If you were to mash together the bedtime story from The Princess Bride, the stunning gothic images from Pan's Labyrinth, the oversized non-human pal from Pete's Dragon, and the quest to conquer childhood fears from Labyrinth, you'd almost end up with A Monster Calls – although the key word there, of course, is 'almost'. Adapted by director J.A. Bayona (The Impossible) from Patrick Ness' book, the film might ostensibly follow in the footsteps of plenty of other coming-of-age adventures and sensitive adolescent journeys. Yet its heartfelt awareness of the difficulties of tussling with life's complexities remain wholly its own.

Here, things couldn't seem bleaker for British schoolboy Conor O'Malley (Lewis MacDougall). His beloved mother (Felicity Jones) is dying from cancer, his father (Toby Kebbell) has a new family in America, and he's far from fond of the strict grandmother (Sigourney Weaver) he's told he'll eventually have to live with. Trying to put on a brave face at home but mercifully bullied in class, sketching provides Conor much-needed coping mechanism, as well as a way of remaining close to his art-loving mum. Then his scribblings and his nightmares combine, with a monstrous tree (voiced by Liam Neeson) coming to life to tell him three tales, while also demanding to hear one in return.
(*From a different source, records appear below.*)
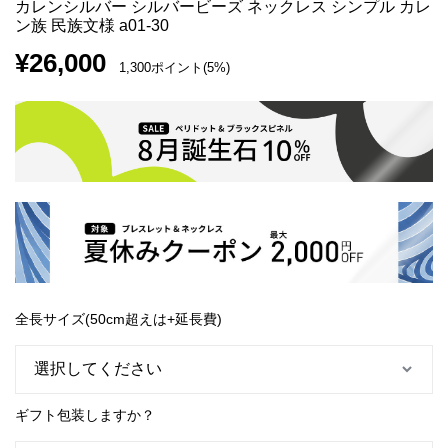
カレンシルバー シルバービーズ ネックレス シンプル カレ
ン族 民族文様 a01-30
¥
26,000
1,300ポイント(5%)
全長サイズ(50cm超えは+延長費)
ギフト包装しますか？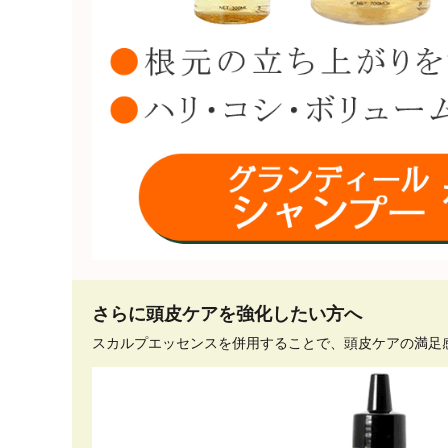
さらに頭皮ケアを強化したい方へ
スカルプエッセンスを併用することで、頭皮ケアの満足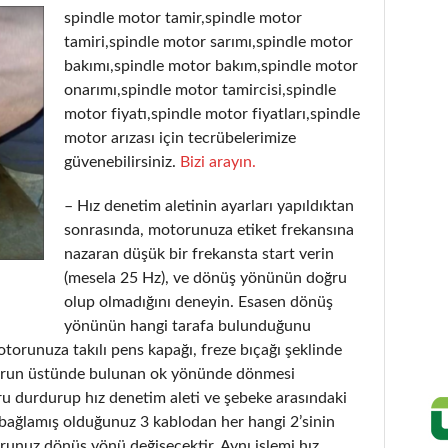
spindle motor tamir,spindle motor
tamiri,spindle motor sarımı,spindle motor
bakımı,spindle motor bakım,spindle motor
onarımı,spindle motor tamircisi,spindle
motor fiyatı,spindle motor fiyatları,spindle
motor arızası için tecrübelerimize
güvenebilirsiniz.
Bizi arayın.
– Hız denetim aletinin ayarları yapıldıktan
sonrasında, motorunuza etiket frekansına
nazaran düşük bir frekansta start verin
(mesela 25 Hz), ve dönüş yönünün doğru
olup olmadığını deneyin. Esasen dönüş
yönünün hangi tarafa bulunduğunu
orunuza takılı pens kapağı, freze bıçağı şeklinde
orun üstünde bulunan ok yönünde dönmesi
ru durdurup hız denetim aleti ve şebeke arasındaki
 bağlamış olduğunuz 3 kablodan her hangi 2’sinin
orunuz dönüş yönü değişecektir. Aynı işlemi hız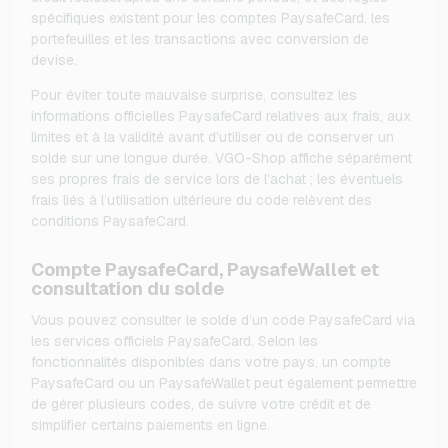
spécifiques existent pour les comptes PaysafeCard, les
portefeuilles et les transactions avec conversion de
devise.
Pour éviter toute mauvaise surprise, consultez les
informations officielles PaysafeCard relatives aux frais, aux
limites et à la validité avant d’utiliser ou de conserver un
solde sur une longue durée. VGO-Shop affiche séparément
ses propres frais de service lors de l’achat ; les éventuels
frais liés à l’utilisation ultérieure du code relèvent des
conditions PaysafeCard.
Compte PaysafeCard, PaysafeWallet et
consultation du solde
Vous pouvez consulter le solde d’un code PaysafeCard via
les services officiels PaysafeCard. Selon les
fonctionnalités disponibles dans votre pays, un compte
PaysafeCard ou un PaysafeWallet peut également permettre
de gérer plusieurs codes, de suivre votre crédit et de
simplifier certains paiements en ligne.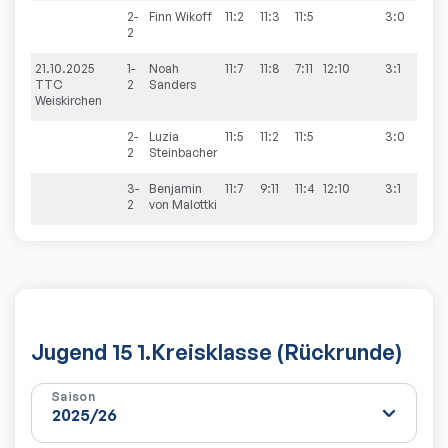
2-
Finn
Wikoff
11:2
11:3
11:5
3:0
2
21.10.2025
1-
Noah
11:7
11:8
7:11
12:10
3:1
6:4
TTC
2
Sanders
Weiskirchen
2-
Luzia
11:5
11:2
11:5
3:0
2
Steinbacher
3-
Benjamin
11:7
9:11
11:4
12:10
3:1
2
von Malottki
Jugend 15 1.Kreisklasse (Rückrunde)
Saison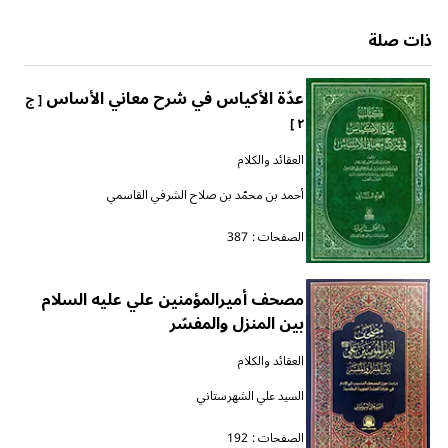
ذات صلة
عدّة الأكياس في شرح معاني الأساس
[ ج
٢ ]
العقائد والكلام
أحمد بن محمّد بن صلاح الشرفي القاسمي
الصفحات :
387
مصحف أميرالمؤمنين علي عليه السلام
بين المنزل والمفسّر
العقائد والكلام
السيد علي الشهرستاني
الصفحات :
192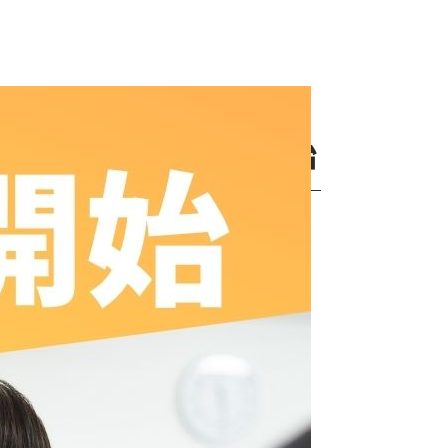
第1回エントリー受付開始
ントリー受付開始
日以内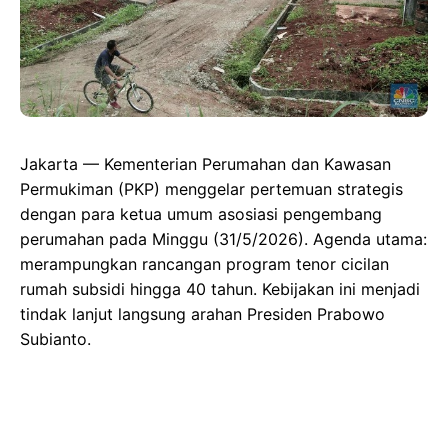
Jakarta — Kementerian Perumahan dan Kawasan
Permukiman (PKP) menggelar pertemuan strategis
dengan para ketua umum asosiasi pengembang
perumahan pada Minggu (31/5/2026). Agenda utama:
merampungkan rancangan program tenor cicilan
rumah subsidi hingga 40 tahun. Kebijakan ini menjadi
tindak lanjut langsung arahan Presiden Prabowo
Subianto.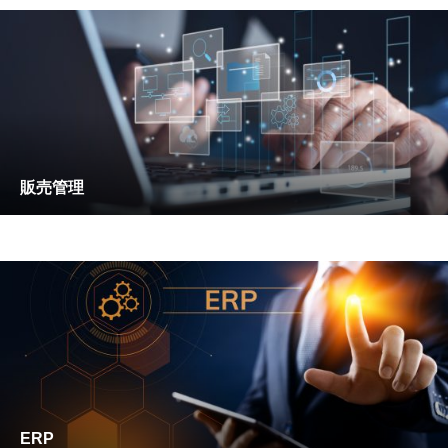
販売管理
ERP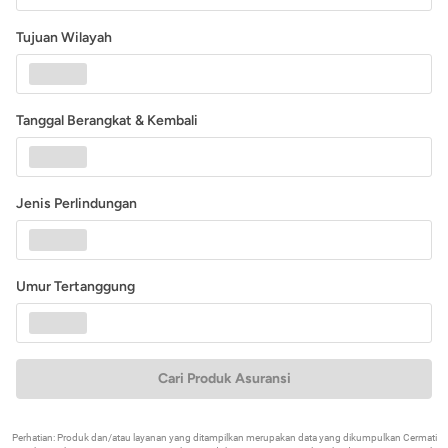
Tujuan Wilayah
Tanggal Berangkat & Kembali
Jenis Perlindungan
Umur Tertanggung
Cari Produk Asuransi
Perhatian: Produk dan/atau layanan yang ditampilkan merupakan data yang dikumpulkan Cermati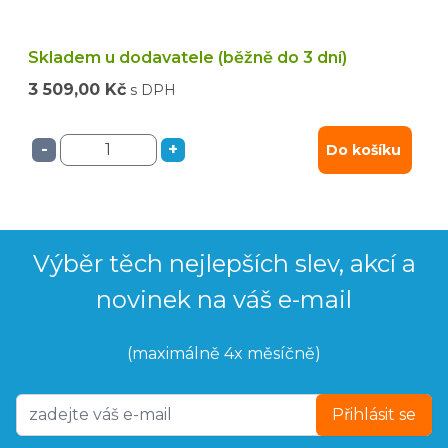
Skladem u dodavatele (běžně do 3 dní)
3 509,00 Kč
s DPH
-
+
Do košíku
Výběr těch nejlepších slev, akcí a
novinek na váš e-mail
(maximálně 4x měsíčně)
Přihlásit se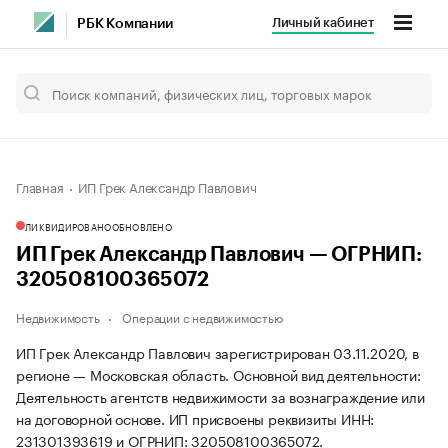
Личный кабинет
РБК Компании
Главная
ИП Грек Александр Павлович
ЛИКВИДИРОВАНО
ОБНОВЛЕНО
ИП Грек Александр Павлович — ОГРНИП:
320508100365072
Недвижимость
Операции с недвижимостью
ИП Грек Александр Павлович зарегистрирован 03.11.2020, в
регионе — Московская область. Основной вид деятельности:
Деятельность агентств недвижимости за вознаграждение или
на договорной основе. ИП присвоены реквизиты ИНН:
231301393619 и ОГРНИП: 320508100365072.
Further tying Conor's drawings and dreams together, Bayona brings the latter to the screen in a series of gorgeously animated sequences, with inky scrawled heroes and villains cavorting through vibrant watercolour backgrounds. If you're going to adapt a book about vivid imaginings in times of personal trouble, then your movie has to look the part, after all. Indeed, as a literal visual illustration of the power of creativity to help process life's woes, A Monster Calls excels.

But it's not just the images that Bayona gets right it's the emotions as well. Alongside Ness' winning work turning his own novel into a script, that largely comes down to the performances. Jones is raw yet subtle, while MacDougall's sorrow is positively palpable. And don't underestimate the impact of Neeson's gravelly tones. There's something so sincere and affecting about the way the Irish actor imparts the tough but true wisdom at the movie's core. While we might better know him these days for his hard-as-nails characters in films like Taken and The Grey, he's just as perfect as the beating dark heart of this tender and touching fable.